In meat, there are two important enzymes that work to break down protein: calpain and cathepsin. Calpains break down the proteins that hold the muscle fibers in place. Cathepsins break apart a range of meat proteins, and can even weaken the collagen in the muscles’ connective tissue. Breaking down protein imparts a meatier umami taste (due to the formation of amino acids) and, given enough time, tenderizes the meat—that is, if the environment is right.

The activity of these enzymes is largely based on temperature—and the amount of time held there. The rate at which they break down the protein in a cut of meat increases as the temperature of the meat rises.

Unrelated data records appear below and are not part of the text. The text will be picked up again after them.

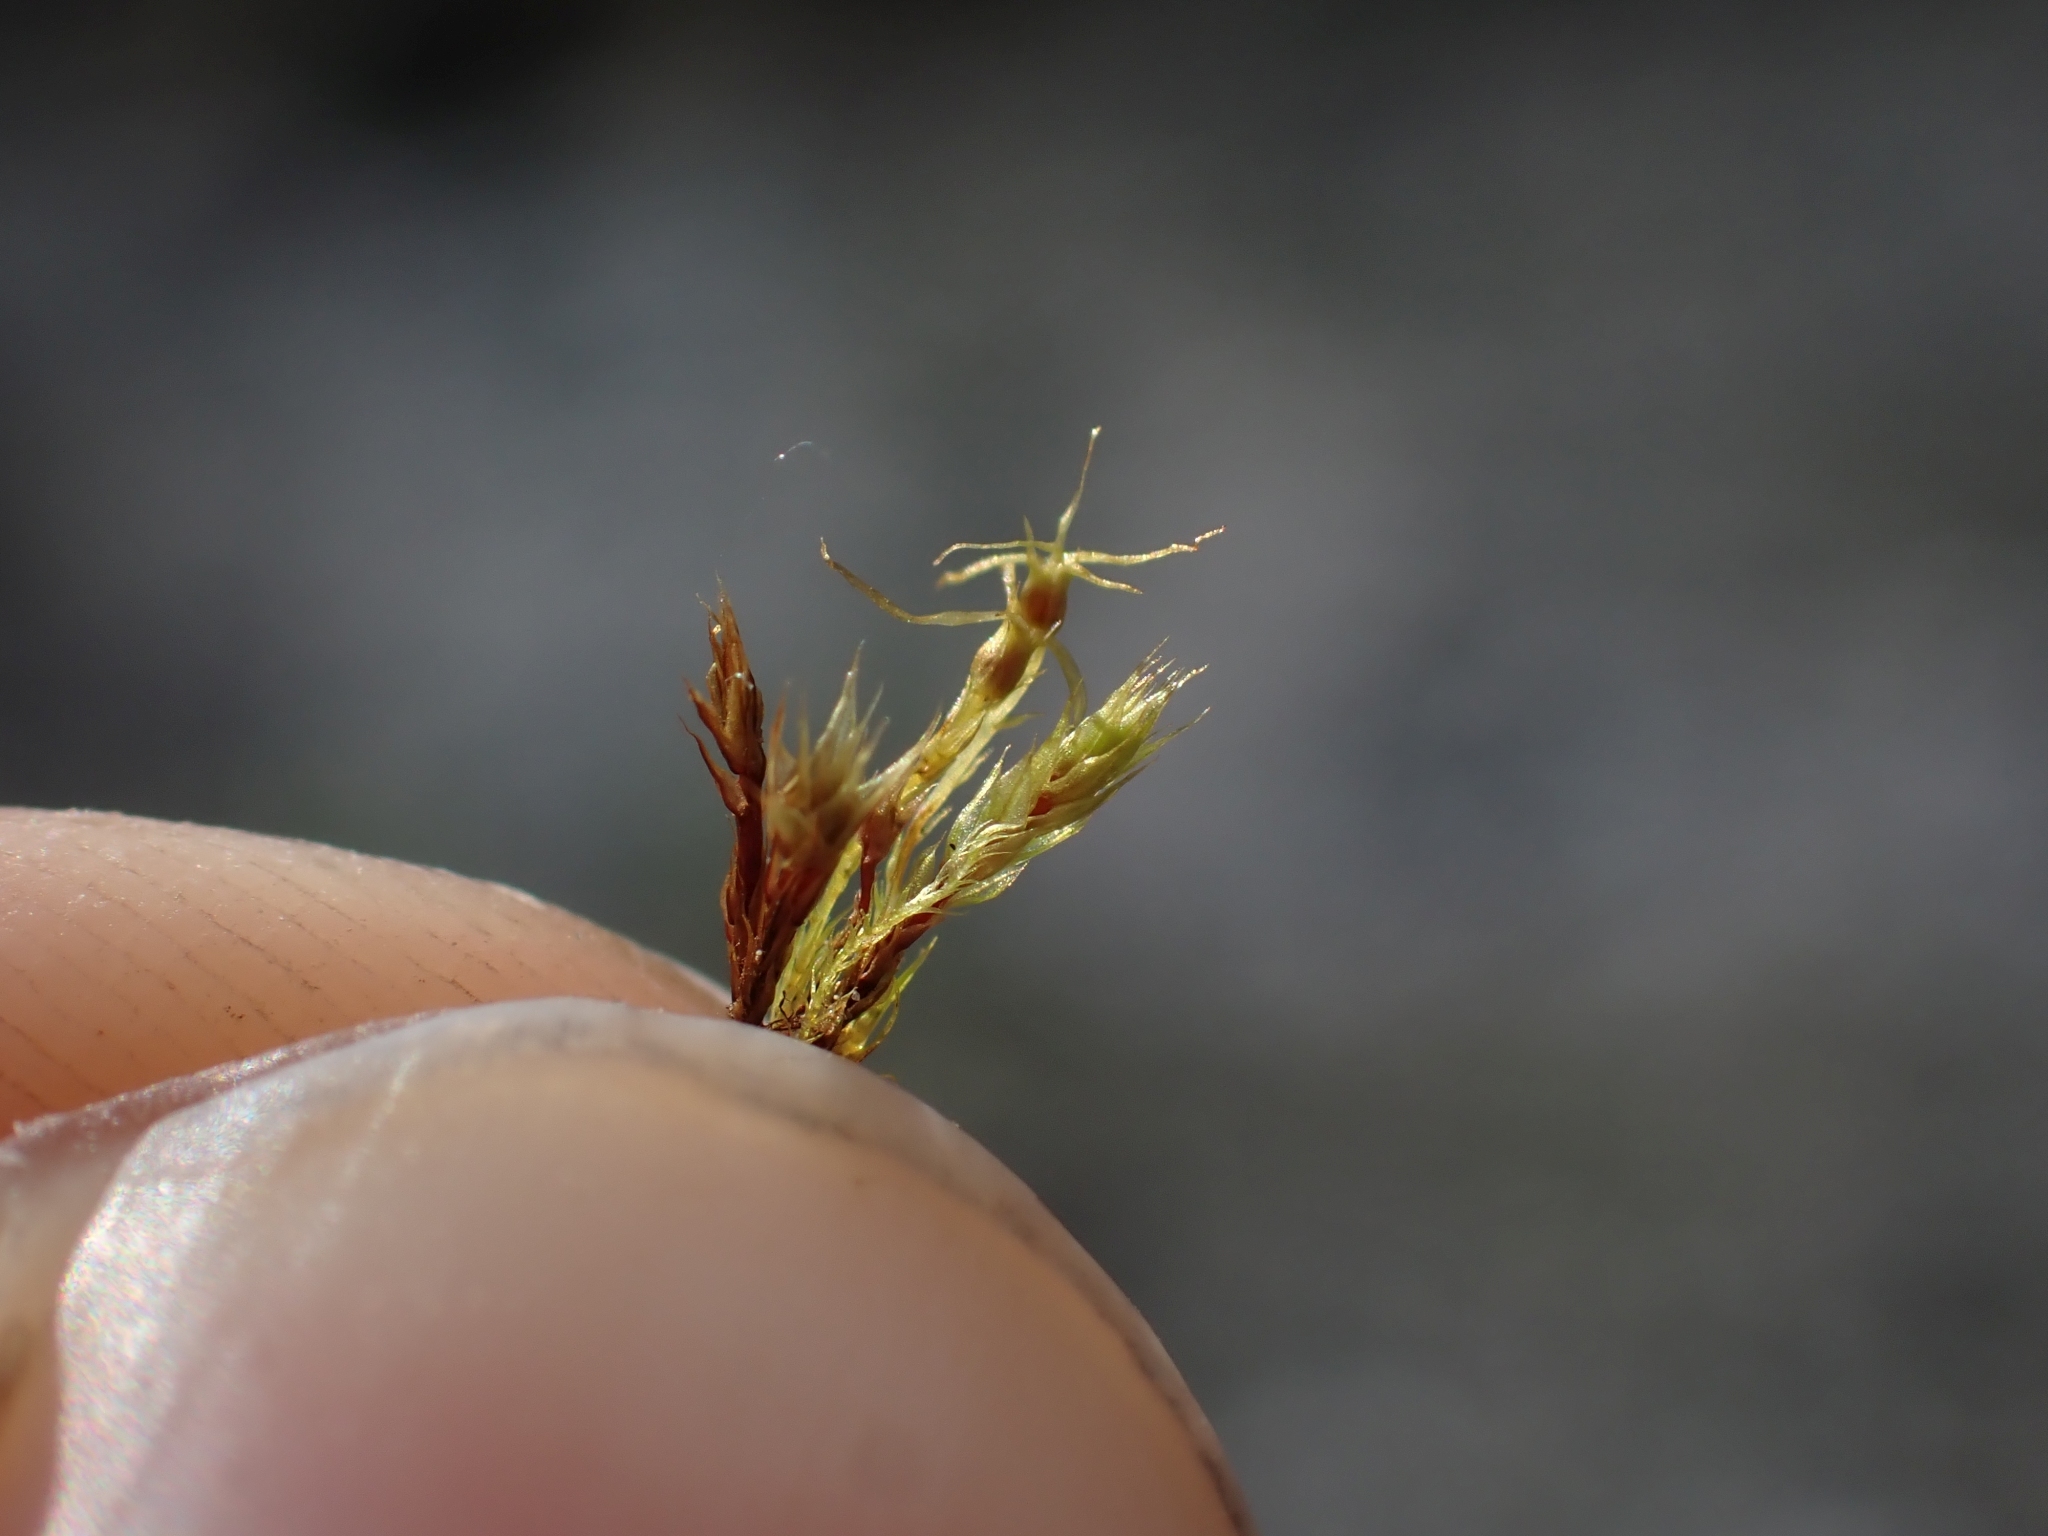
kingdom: Plantae
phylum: Bryophyta
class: Bryopsida
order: Splachnales
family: Meesiaceae
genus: Leptobryum
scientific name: Leptobryum pyriforme
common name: Golden thread moss
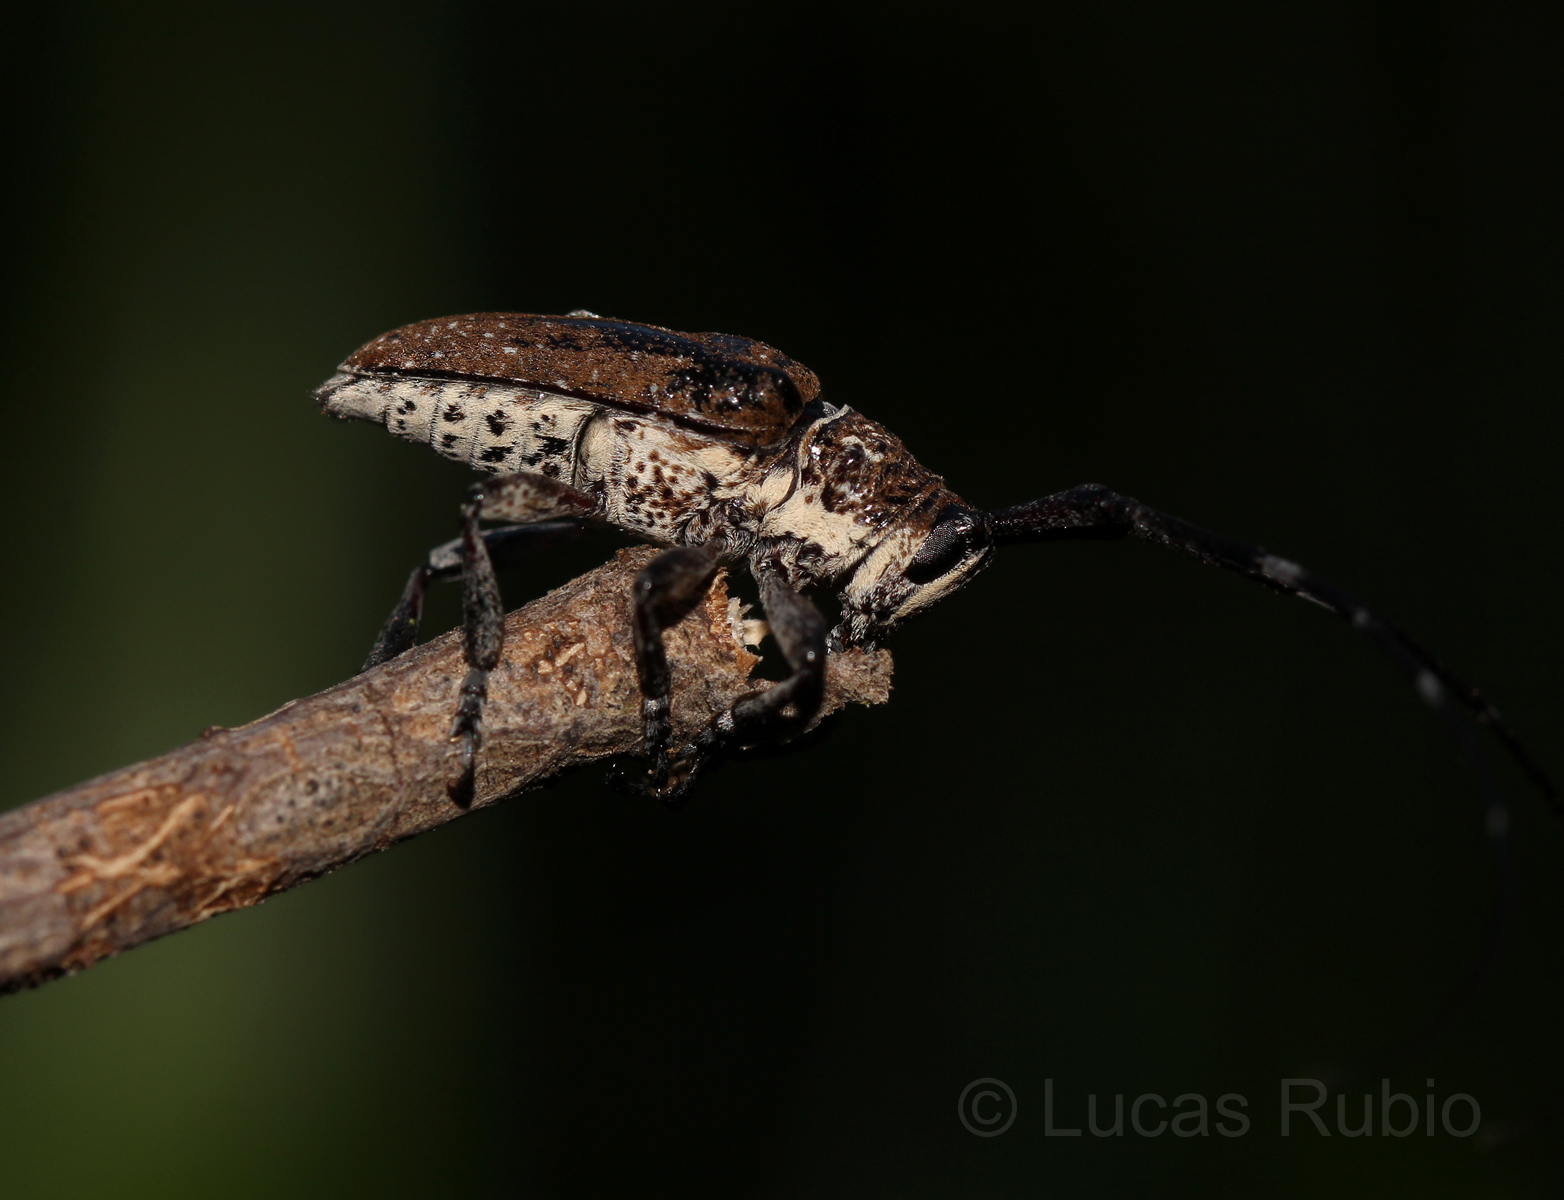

This is why sous vide cooking allows us to make enzyme-tenderized meat in hours, not days. Calpains cause proteins to fall apart around 105°F/40°C, so they’re not very helpful in sous vide, but cathepsins are. Although they begin to break down proteins around 122°F/50°C degrees, the breakdown is a long process, and cathepsin activity is still going on during a lengthy cook at 130°F/54°C. (This is also why you would not want to cook fish for a long period of time sous vide. These enzymes are also active in fish, and too much time in the presence of tenderizing enzymes can make fish protein—which is quite tender to start with—mushy.)

So, as you cook your perfect seared steaks, skinless boneless chicken breasts, or prime rib, think about what’s going on under the surface: the deliberate movement of proteins, enzymes, and water, working together to create the ultimate finished dish.